When Google Maps goes full screen, the Stark app’s dashboard lock hides the Android navigation bar. That means you can’t press the Home button to shrink Google Maps back into a floating window. You’re stuck in Google Maps with no way out - the only escape is turning off the bike (which disables the lock) or restarting the phone.
The safe way to switch
The trick is to always disable the dashboard lock before you expand Google Maps.
- Tap the gauge display (behind the floating window).
- Tap Home. This disables the dashboard lock and reveals the Stark dashboard.
- Now tap the expand button on the Google Maps floating window. Google Maps goes full screen, and since the lock is off, the Android navigation bar is still accessible.
- Do what you need to do. Check the route, change your destination, explore the map.
- When you’re done, press the Home button (circle). Google Maps drops back into the floating window.
- Start riding or switch to the Stark app. The floating window stays on top.
It becomes second nature after a few times, but the order matters. Always disable the lock first, then expand.
IMAGE NEEDED: Two Stark VARG dashboard screenshots (each 1612×720) placed side by side on a dark background — left showing the small Google Maps floating window on top of the gauge display, right showing Google Maps expanded to full screen. An arrow or visual connecting the two states. Final canvas should be 16:9 or 3:2.
For comparison, Head North has a dedicated button that toggles between the floating window and full screen without this issue. It was built specifically for the Stark dashboard. But if you’re using Google Maps, the workflow above keeps you out of trouble.
Tips that make it better
- Use walking directions for enduro riding. Google Maps’ walking mode creates direct routes instead of sticking to roads. When you’re out in the middle of nowhere and need a straight line back to the car, walking directions are surprisingly useful.
- Download offline maps before you ride. Open Google Maps while you have signal, go to your profile, tap Offline maps, and download the area you’ll be riding in. Cell coverage disappears fast once you’re on the trail.
- Drag the floating window to reposition it. If it’s covering your speed or battery percentage, just drag it to another corner of the dashboard.
- The floating window shows next-turn instructions. It’s small, but you can see the next turn direction and distance at a glance. Enough for road navigation.
- Best for getting to the trail and getting back. Google Maps knows every road. It’s great for navigating to the trailhead or finding the fastest route home when you’re running low on battery.
Where it falls short
This workaround is genuinely useful, but it’s worth knowing what it can’t do.
- No GPX support. You can’t load a planned trail and follow it. Google Maps only navigates to an address or a dropped pin, it doesn’t know what a GPX file is.
- The dead-end problem. Expanding to full screen without disabling the dashboard lock first gets you stuck. It works fine once you know the steps, but it’s easy to forget in the moment.
- Fixed window size. The floating window is whatever size Google Maps decides. You can’t make it bigger or smaller.

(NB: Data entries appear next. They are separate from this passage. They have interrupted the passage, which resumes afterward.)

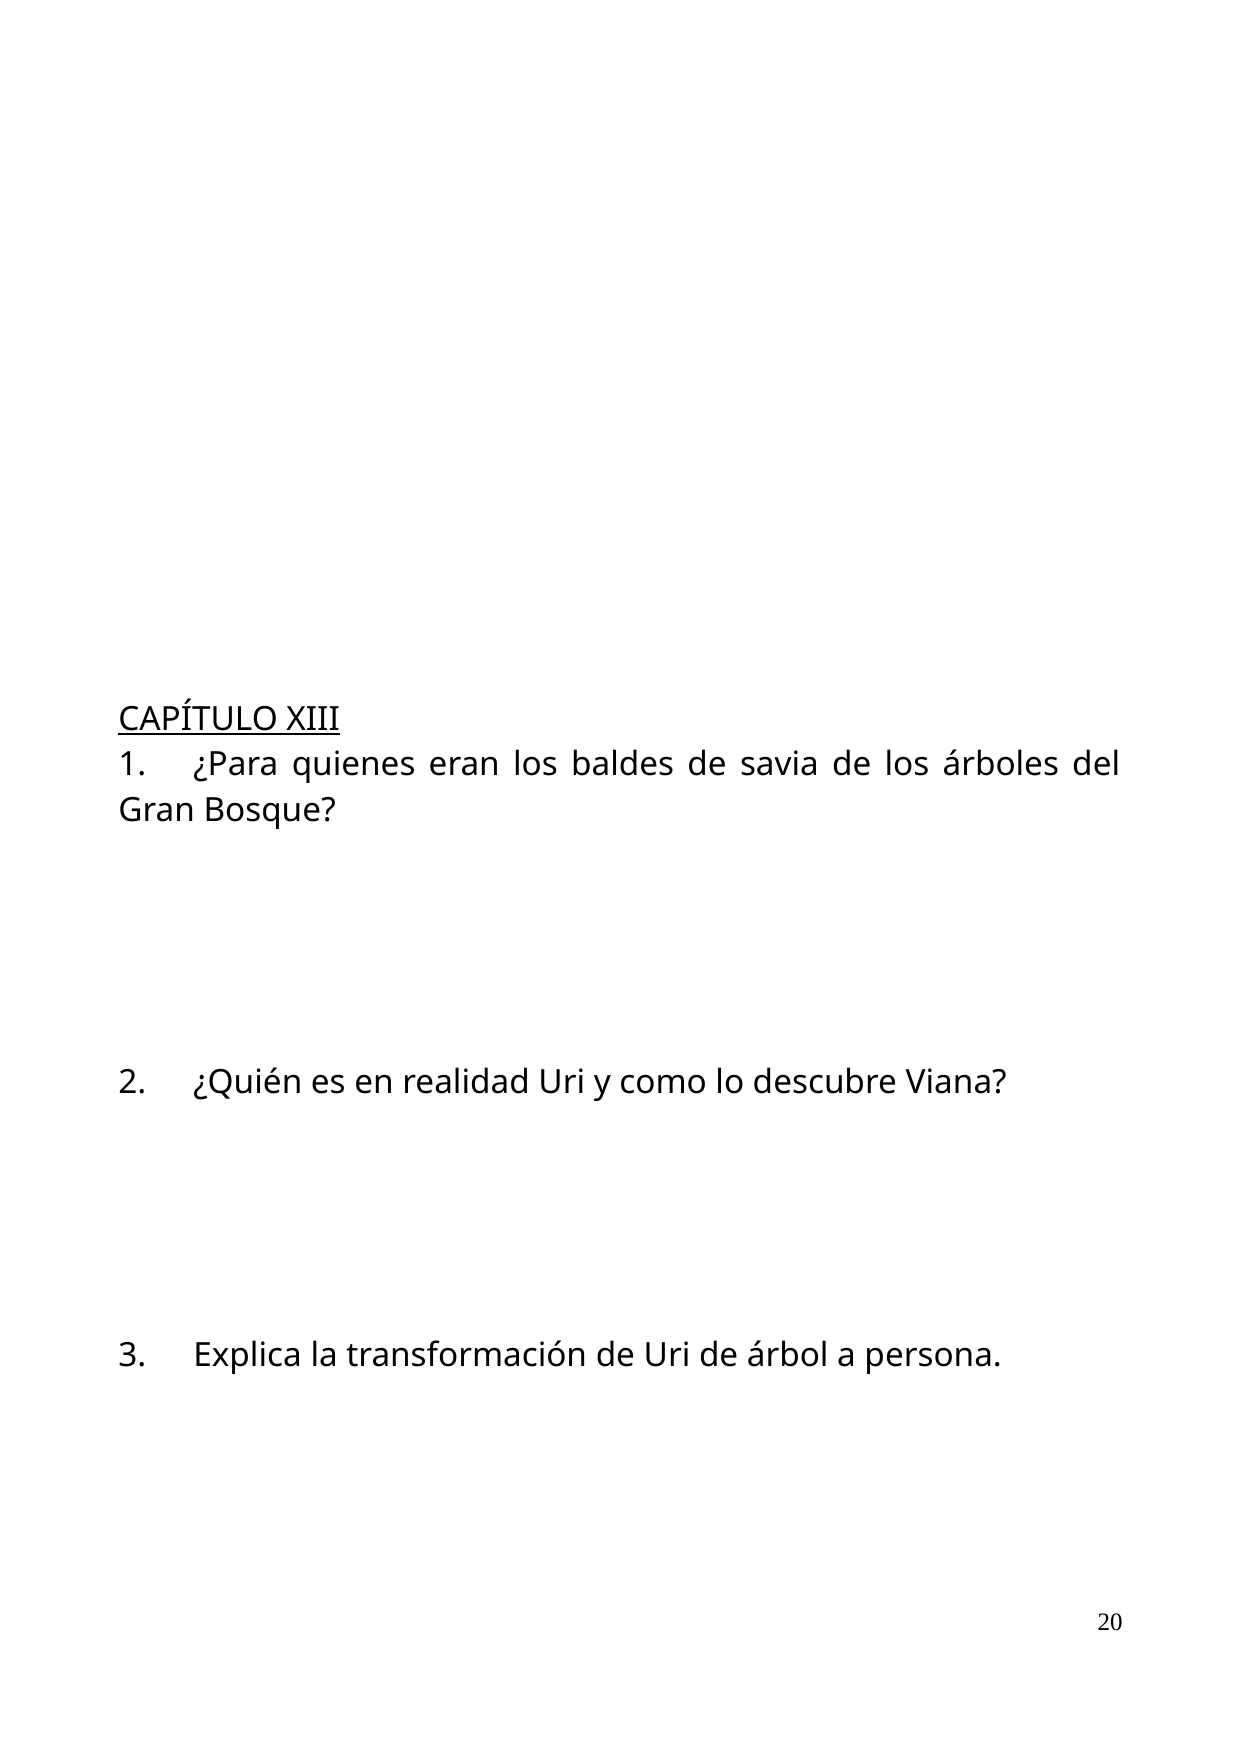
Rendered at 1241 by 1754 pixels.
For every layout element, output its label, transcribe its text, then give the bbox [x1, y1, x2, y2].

list ¿Para quienes eran los baldes de savia de los árboles del Gran Bosque? [118, 740, 1122, 831]
list ¿Quién es en realidad Uri y como lo descubre Viana? [118, 1058, 1122, 1103]
list Explica la transformación de Uri de árbol a persona. [118, 1331, 1122, 1376]
text CAPÍTULO XIII [118, 695, 1122, 740]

- No heading indicator. The floating window shows the route and your next turn, but not which direction you’re facing. On a winding trail this matters.
- Road-focused navigation. Google Maps is built for roads. It doesn’t know about single track, fire roads, or trail networks. For actual trail riding, you need something that supports GPX routes.
If you want a map that follows a GPX trail, shows your heading, and toggles between the floating window and full screen without the dead-end, that’s what Head North is built for. But for free turn-by-turn on roads, Google Maps with the floating window is a solid option.